Residences make up the first four floors, overlooking the courtyards. The fifth is devoted to additional lounges; complete with surround-sound, 50" plasma TV's, and access to spacious, open rooftop terraces, overlooking the campus to the west, and with a spectacular view of the Loop skyline in the distance to the north. The open spaces over the terraces alternate with the screens rising over the courtyards, providing a visual rhythm to the building's long expanse.

Jahn sees State Street Village as pointing out a way to revive the residential courtyard building, a genre that seems to have petrified with the brick apartment courts of the 1920's. “It's almost like a prototype for the new millennium," he says. "You could put them up along Diversey or Fullerton and have one or two apartments per floor - a new way of making a kind of urban living interspersed with open space.”


That kind of thinking shows that Jahn's return to Chicago is more than a personal story, or a story about IIT. It's about retrieving the city's reputation for path?breaking architecture.

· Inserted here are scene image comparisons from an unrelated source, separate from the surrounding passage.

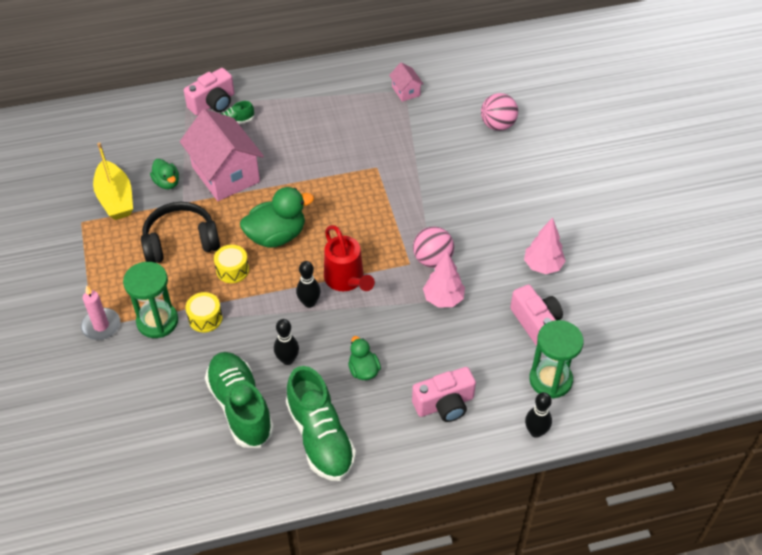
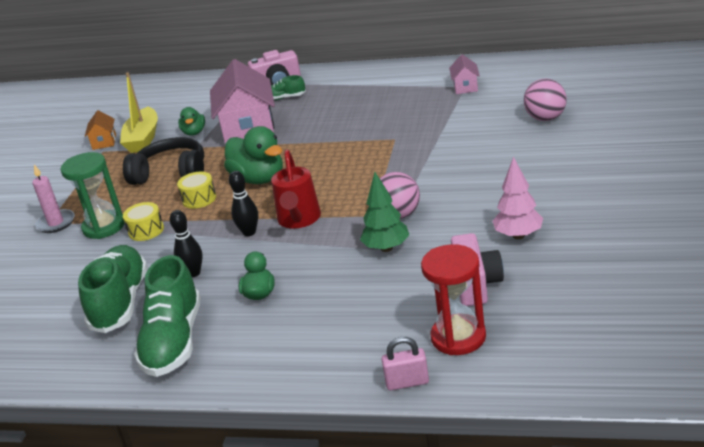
camera: 30 degrees right, 20 degrees down
(73, 208) = (104, 142): none -> orange house
(276, 236) = (259, 179): green duck -> green duck turned 45 degrees clockwise
(443, 299) = (386, 248): pink tree -> green tree
(444, 404) = (321, 337): pink camera -> none
(536, 432) = (407, 382): black bowling pin -> pink padlock
(550, 380) = (458, 337): green hourglass -> red hourglass

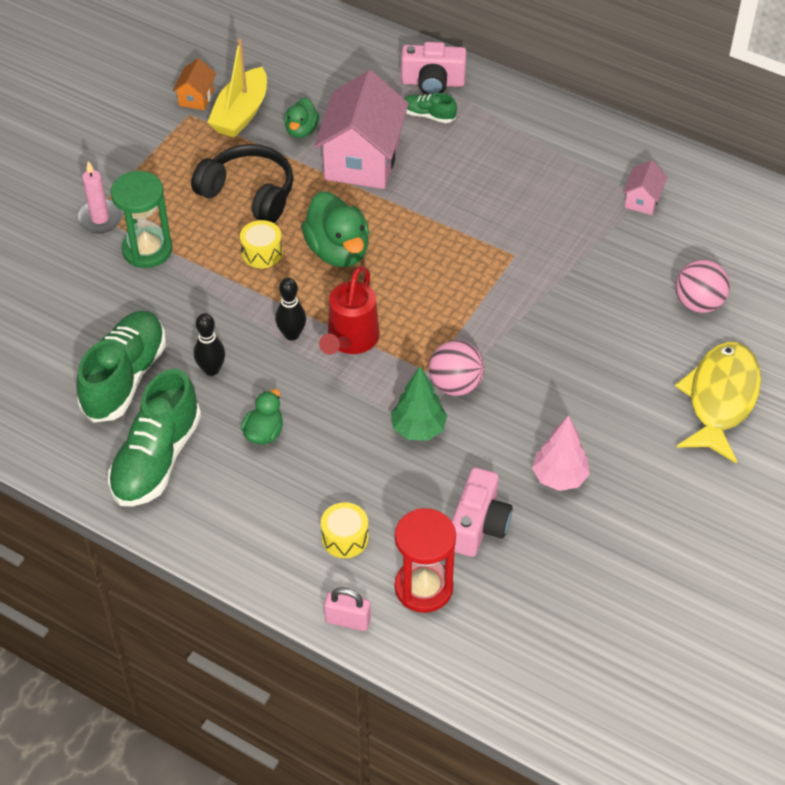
camera: 15 degrees right, 20 degrees up
(146, 230) = (188, 278): yellow drum -> yellow drum (345, 538)
(603, 156) = (720, 399): none -> yellow fish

Twenty years ago, people looked at the way Jahn was working to move beyond the Miesian box, and branded him as glib and superficial “Mies van der Rohe, in our time, warned against inventing a new architecture every Monday,” wrote the Sun-Times M.W. Newman in 1985. “Jahn has flipped nearly everything around in pursuit of hip happiness every day of the week.”

Today, it's Rem Koolhaas that critics have cloaked in the irreverent prankster's motley, and Jahn who is starting to look like the traditionalist. Of State Street Village, he says, “The significant challenge in this building is . . . how you confront Mies, facing Crown Hall and the Mies campus. Our philosophy came out of the Miesian idiom, and trying to put it on a different level.” It's Jahn who now echoes Mies warning against the dangers of novelty, saying that progress in architecture is measured not so much “by new forms and new styles," but "by more of a scientific approach, adhering to physics, in terms of the laws of buildings, how they operate, use of natural resources, and the integration of architecture and engineering.”

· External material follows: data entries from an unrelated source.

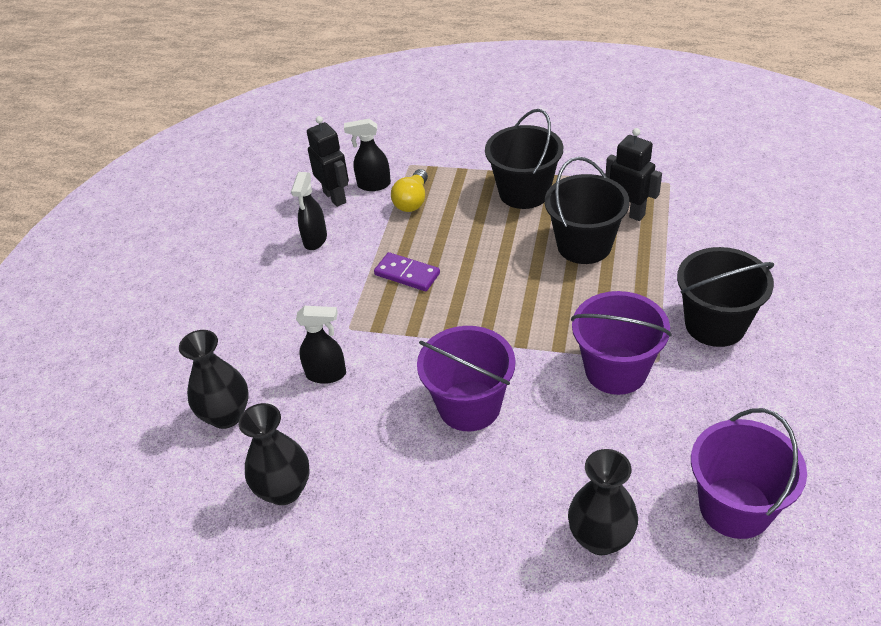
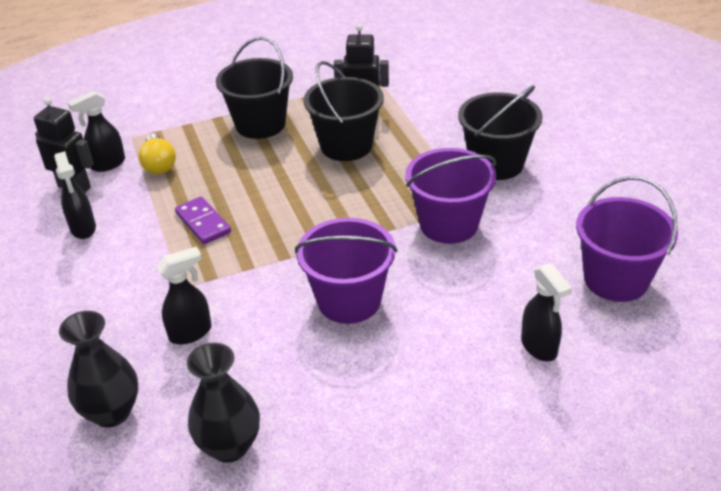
camera: 35 degrees left, 5 degrees down
(407, 274) = (203, 223): purple domino -> purple domino turned 60 degrees clockwise
(600, 538) = (539, 347): black vase -> black spray bottle

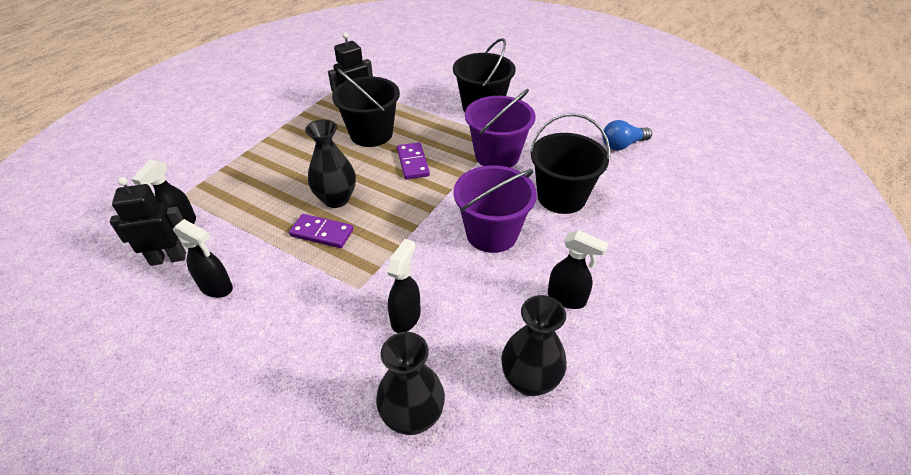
camera: 40 degrees left, 5 degrees up
(159, 164) = (232, 207): yellow light bulb -> none
(246, 197) = (336, 199): none -> black vase
(260, 124) = (288, 144): black bucket -> black bucket (561, 197)
(354, 193) = (413, 163): none -> purple domino
(539, 347) = (631, 203): black spray bottle -> black spray bottle (567, 299)
(616, 279) = (622, 145): purple bucket -> blue light bulb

But a sense of tradition has always lurked beneath Jahn's shiny surfaces. Today, when you stand in the atrium of the Thompson Center, you don't think of the early disasters, or of superficial glitz, but of the way Jahn rethought, in contemporary terms, the classical domed rotunda of the Henry Ives Cobb's federal building of 1905 to give the city one of it's grandest public spaces, bright and energetic, as optimistic and open as we would like to believe our government can be.

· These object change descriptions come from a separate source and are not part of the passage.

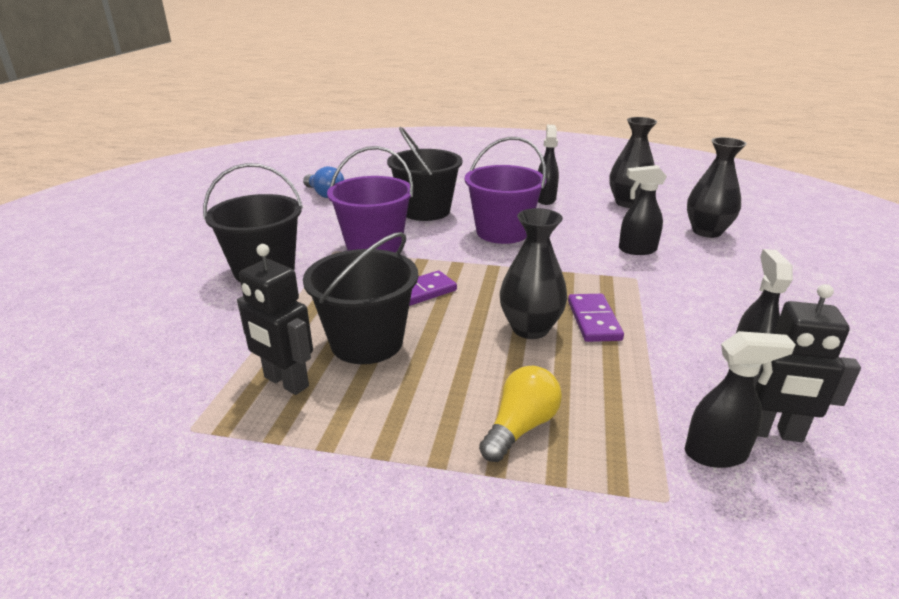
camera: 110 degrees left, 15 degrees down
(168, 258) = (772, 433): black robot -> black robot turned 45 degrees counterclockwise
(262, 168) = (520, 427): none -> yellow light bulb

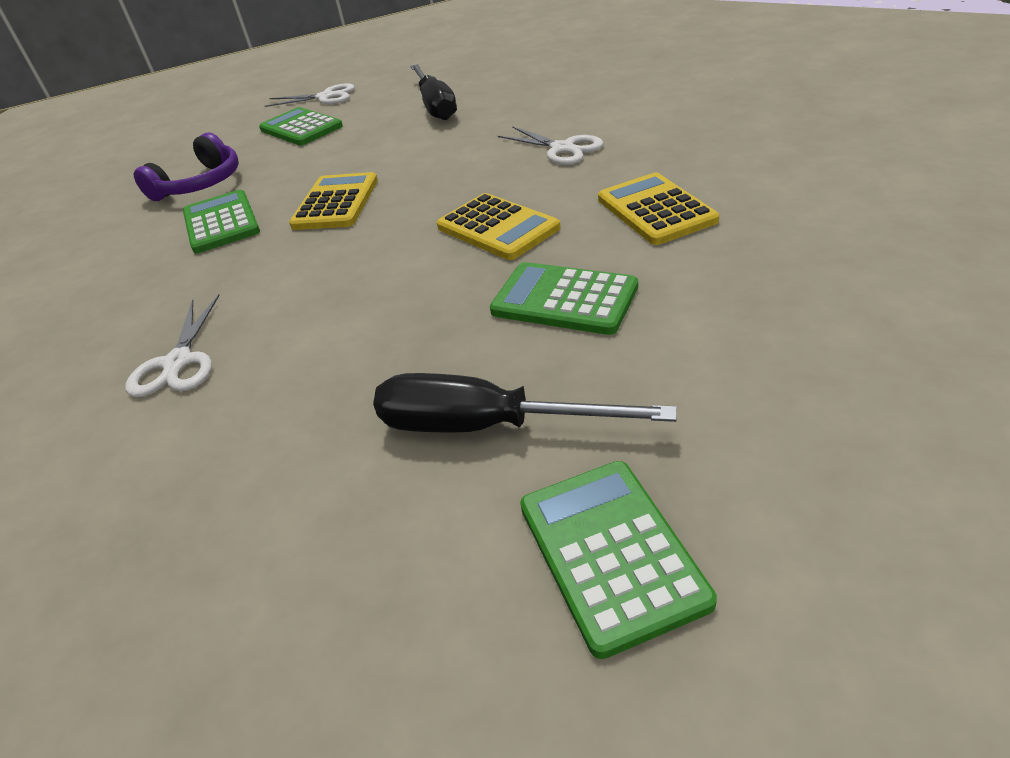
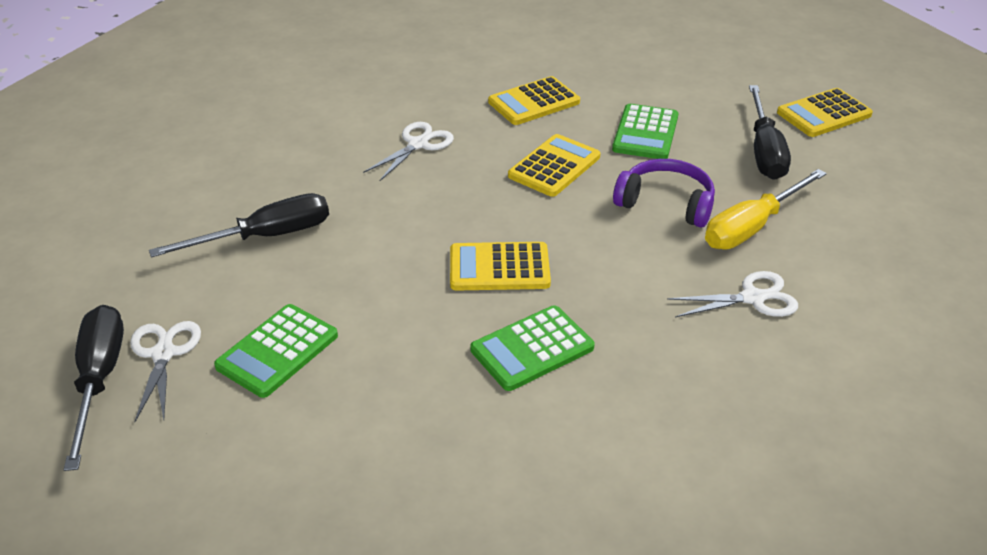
camera: 105 degrees left, 0 degrees up
(200, 184) = (429, 407): purple headphones -> purple headphones (666, 203)
(303, 381) = (752, 227): none -> yellow screwdriver
(316, 86) = (100, 379): none -> black screwdriver
(610, 553) = (824, 114): green calculator -> yellow calculator

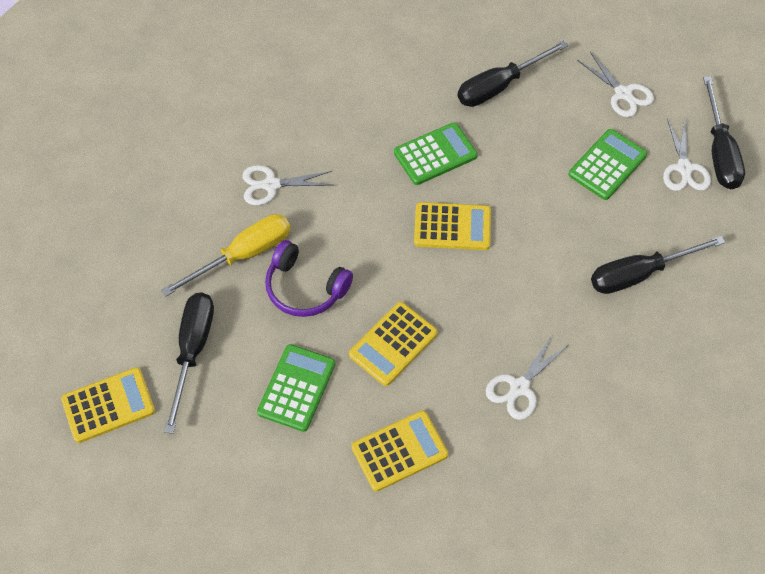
camera: 175 degrees left, 20 degrees up
(224, 459) = (623, 94): none -> white scissors
(436, 457) = (499, 86): none -> black screwdriver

Jahn looks on his long period of inactivity here not so much as a personal setback, but as a lost decade in Chicago architecture. “I think it's not just me if I say this now, I think there's a whole feeling in the city in the architectural community that Chicago is not where it used to be.”

Yet he refrains to join the chorus of architects who say it's become almost impossible to do good work in America. “I think you've got to take responsibility for what you do. It wasn't easy to do this building. We almost got thrown off the job once because they thought this was going to be too expensive.”

That may be Jahn the politician talking, learning to hold his tongue rather than ruffle the feathers of developers who, though they've shunned him in the past, might still be converted into a future client. But if State Street Village avoids any operational meltdowns, if it's embraced by the students who make it their home, it may finally put to rest Jahn's bad rap as an architect whose designs come with too heavy a bundle of risk. He might actually be in danger becoming to be seen as a great architect at the peak of his powers, capable of coming up with the bold visions, but also having both the maturity to keep them workable, and the accumulated experience to steer them clear of the rocks and successfully into port. We can only hope.